短歌連作サークル誌「あみもの 第三十三号」を読む
なんか、三十九号で終わっちゃうらしいですね、あみもの。
さびしいですね。
個人的に好きだった一首をひいていきます。
刻々と夜を失う公園であのハトなんかデカくないすか/夜夜中さりとて
あー、夜を失うのか、夜明けに向かうのか、失う、は、逆転の物言いだなーと思ったら、逆転じゃない、夜明けのほうの文脈でハトが登場してきた。ハトはすごく夜側じゃない。っていうのを、孤独感の薄い問いかけでやる。
爪を噛む癖はないけど一度くらい噛んでみようか悔し紛れに/海月莉緒
勝手に噛んだらよろしいやん、と、物理的には言える。あと、爪を噛む癖のある人は、悔しくなくても噛む。論理がだいぶ破綻しているのが、悔しいからだろうなと思えて、その悔しさを「悔し紛れに」とわかってしまっているのがなんとも。
どうぞ火を。いのちを焼くのは誰ですか。どうぞ座って。もう帰れない。/鈴木智子
何語?って思っちゃった。日本語なんだけど。かなりいろんな文脈で読めて、その中の読み筋の一つに、ISISがやったような火刑のイメージを見つけてしまってから、このぶつぶつした語り口がイヤになってくるほどこわい。
テレビ見て寝転ぶ母のTシャツの英語訳せば〈ビーチに行こう〉/工藤吉生
「おもしろ」なんだけど、力点が「訳せば」な気がしてて、訳してしまってごめんみたいな。確かに母の姿とはギャップがあるんだけど、主張して来ているわけでもなし、結びつけてしまう方がほんとうは悪くて。だから仮定形。
母さんの前でときどき考える母さんだけがいない葬式/くろたん
「母さんの葬式」だからこそ、母さんだけがいないんだよな、と思うし、こういう表現になって思い浮かぶのは「母さんと行く葬式」で、きっと知らない人の死を母とともにしてから、母は死ぬんだろう、という死との「まだまだあるけれど」リアルな距離。

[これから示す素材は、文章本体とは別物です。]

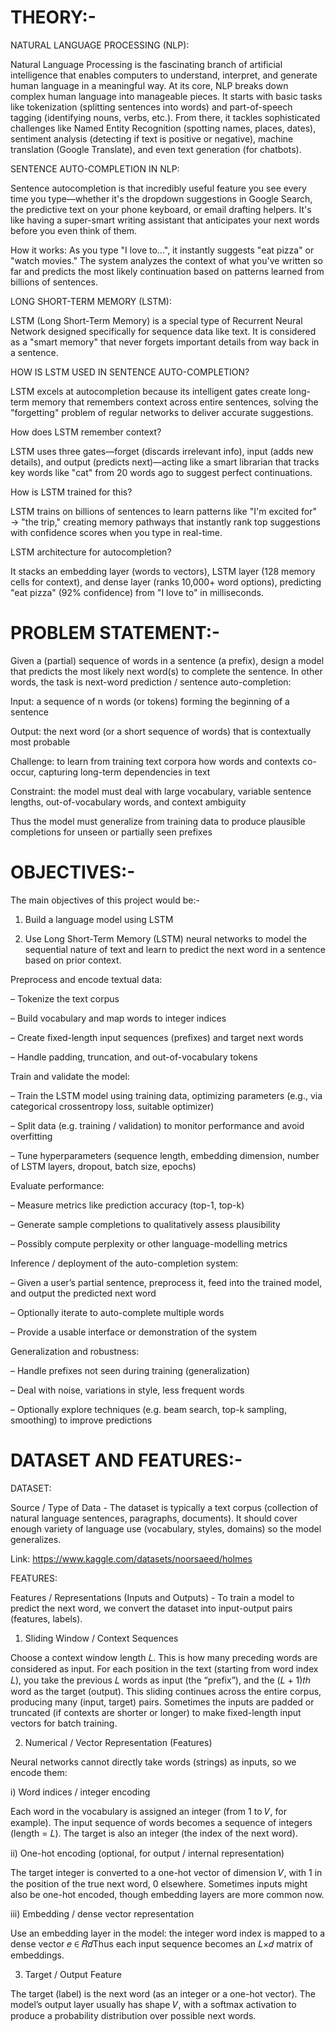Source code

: # THEORY:-

NATURAL LANGUAGE PROCESSING (NLP):

Natural Language Processing is the fascinating branch of artificial intelligence that enables computers to understand, interpret, and generate human language in a meaningful way. At its core, NLP breaks down complex human language into manageable pieces. It starts with basic tasks like tokenization (splitting sentences into words) and part-of-speech tagging (identifying nouns, verbs, etc.). From there, it tackles sophisticated challenges like Named Entity Recognition (spotting names, places, dates), sentiment analysis (detecting if text is positive or negative), machine translation (Google Translate), and even text generation (for chatbots).

SENTENCE AUTO-COMPLETION IN NLP:

Sentence autocompletion is that incredibly useful feature you see every time you type—whether it's the dropdown suggestions in Google Search, the predictive text on your phone keyboard, or email drafting helpers. It's like having a super-smart writing assistant that anticipates your next words before you even think of them.

How it works: As you type "I love to...", it instantly suggests "eat pizza" or "watch movies." The system analyzes the context of what you've written so far and predicts the most likely continuation based on patterns learned from billions of sentences.

LONG SHORT-TERM MEMORY (LSTM):

LSTM (Long Short-Term Memory) is a special type of Recurrent Neural Network designed specifically for sequence data like text. It is considered as a "smart memory" that never forgets important details from way back in a sentence.

HOW IS LSTM USED IN SENTENCE AUTO-COMPLETION? 

LSTM excels at autocompletion because its intelligent gates create long-term memory that remembers context across entire sentences, solving the "forgetting" problem of regular networks to deliver accurate suggestions.

How does LSTM remember context? 

LSTM uses three gates—forget (discards irrelevant info), input (adds new details), and output (predicts next)—acting like a smart librarian that tracks key words like "cat" from 20 words ago to suggest perfect continuations.

How is LSTM trained for this?

LSTM trains on billions of sentences to learn patterns like "I'm excited for" → "the trip," creating memory pathways that instantly rank top suggestions with confidence scores when you type in real-time.

LSTM architecture for autocompletion?

It stacks an embedding layer (words to vectors), LSTM layer (128 memory cells for context), and dense layer (ranks 10,000+ word options), predicting "eat pizza" (92% confidence) from "I love to" in milliseconds.



# PROBLEM STATEMENT:-

Given a (partial) sequence of words in a sentence (a prefix), design a model that predicts the most likely next word(s) to complete the sentence. In other words, the task is next-word prediction / sentence auto-completion:

Input: a sequence of n words (or tokens) forming the beginning of a sentence

Output: the next word (or a short sequence of words) that is contextually most probable

Challenge: to learn from training text corpora how words and contexts co-occur, capturing long-term dependencies in text

Constraint: the model must deal with large vocabulary, variable sentence lengths, out-of-vocabulary words, and context ambiguity

Thus the model must generalize from training data to produce plausible completions for unseen or partially seen prefixes

# OBJECTIVES:-

The main objectives of this project would be:-

1) Build a language model using LSTM

2) Use Long Short-Term Memory (LSTM) neural networks to model the sequential nature of text and learn to predict the next word in a sentence based on prior context.

Preprocess and encode textual data:

– Tokenize the text corpus

– Build vocabulary and map words to integer indices

– Create fixed-length input sequences (prefixes) and target next words

– Handle padding, truncation, and out-of-vocabulary tokens

Train and validate the model:

– Train the LSTM model using training data, optimizing parameters (e.g., via categorical crossentropy loss, suitable optimizer)

– Split data (e.g. training / validation) to monitor performance and avoid overfitting

– Tune hyperparameters (sequence length, embedding dimension, number of LSTM layers, dropout, batch size, epochs)

Evaluate performance:

– Measure metrics like prediction accuracy (top-1, top-k)

– Generate sample completions to qualitatively assess plausibility

– Possibly compute perplexity or other language-modelling metrics

Inference / deployment of the auto-completion system:

– Given a user’s partial sentence, preprocess it, feed into the trained model, and output the predicted next word

– Optionally iterate to auto-complete multiple words

– Provide a usable interface or demonstration of the system

Generalization and robustness:

– Handle prefixes not seen during training (generalization)

– Deal with noise, variations in style, less frequent words

– Optionally explore techniques (e.g. beam search, top-k sampling, smoothing) to improve predictions

# DATASET AND FEATURES:-

DATASET:

Source / Type of Data - The dataset is typically a text corpus (collection of natural language sentences, paragraphs, documents). It should cover enough variety of language use (vocabulary, styles, domains) so the model generalizes.
   
Link: https://www.kaggle.com/datasets/noorsaeed/holmes

FEATURES:

Features / Representations (Inputs and Outputs) - To train a model to predict the next word, we convert the dataset into input-output pairs (features, labels).

1. Sliding Window / Context Sequences

Choose a context window length 𝐿. This is how many preceding words are considered as input. For each position in the text (starting from word index 𝐿), you take the previous 𝐿 words as input (the “prefix”), and the (𝐿 + 1)𝑡ℎ word as the target (output).
This sliding continues across the entire corpus, producing many (input, target) pairs.
Sometimes the inputs are padded or truncated (if contexts are shorter or longer) to make fixed-length input vectors for batch training.

2. Numerical / Vector Representation (Features)

Neural networks cannot directly take words (strings) as inputs, so we encode them:

i) Word indices / integer encoding

Each word in the vocabulary is assigned an integer (from 1 to 𝑉, for example). The input sequence of words becomes a sequence of integers (length = 𝐿). The target is also an integer (the index of the next word). 

ii) One-hot encoding (optional, for output / internal representation)

The target integer is converted to a one-hot vector of dimension 𝑉, with 1 in the position of the true next word, 0 elsewhere. Sometimes inputs might also be one-hot encoded, though embedding layers are more common now.

iii) Embedding / dense vector representation

Use an embedding layer in the model: the integer word index is mapped to a dense vector 𝑒 ∈ 𝑅𝑑Thus each input sequence becomes an 𝐿×𝑑 matrix of embeddings.

3. Target / Output Feature

The target (label) is the next word (as an integer or a one-hot vector). The model’s output layer usually has shape 𝑉, with a softmax activation to produce a probability distribution over possible next words.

ああこれは現実ですね出会う人すべての瞳が潤んでるから/瑠璃紫
出会う人すべての瞳が潤む、って、現実っぽくないんだけど、ちゃんと見たら確かにそう。それはハッとさせられる指摘だし、この主体は現実じゃないところで、潤んでない目をメチャクチャ見てしまったんじゃないか、ってなる。
桜を撮る 現像に出しているあいだに忘れてしまった 桜きれいだ/戸似田一郎
3つに分かれた歌の、カメラ越しに、記憶として、写真として、それぞれ桜を「見ている」んだけど、それを言ってないからこそ、別々の動作が一本につながってくれているんだと思う。そしてどれも、リアルな桜ではないのだ。
湯気でそうなほど飛ばした自転車のエンドレスリピート・オブ・サチモス/小泉夜雨
なんか、こういうときに「サチモス」なんだ・・・みたいなのがあって、すごい「オブ」の部分まであったスピードが、ぐん・・・っ、・・・って、落ちる感じがある。この主体の出そうだった湯気、出てないけどどこ行ったんだろう。
先生は『ふたりエッチ』を没収し6巻以外返してくれた/若枝あらう
先生、6巻だけなぜ・・・?の、おもしろはあるんだけど、なにより「ごっそり没収された」ストーリーが背景にあるってことが大事なんだと思う。この『ふたりエッチ』の「一冊じゃなさ」が、バカバカしくて、青春だなと思う。
赤ちゃんはどこから来るのと聞いてきた娘を大神殿へ連れて行く/サラダビートル
この世界線では、それが正解なのかもしれない。まるっぽ意味のない行為って感じもしなくて、壮大なはぐらかしな気もして、身近に大神殿がないから何とも言えないけど、この歌は「コウノトリ」に勝ったな、、、みたいな気持ち。
もしよければ遠い国からやってきてそのまま歌ってほしい明るさ/窪田悠希
「明るさ」にそんな修飾するか・・・と唸ってしまった。だって「やってきて」ることはやってきてるから。「もしよければ」をクリアしてしまっている「明るさ」に、「もしよければ」をつける、それは畏敬の念に近いと思う。
こんな感じです。僕も次号、頑張って書いて投稿しよう。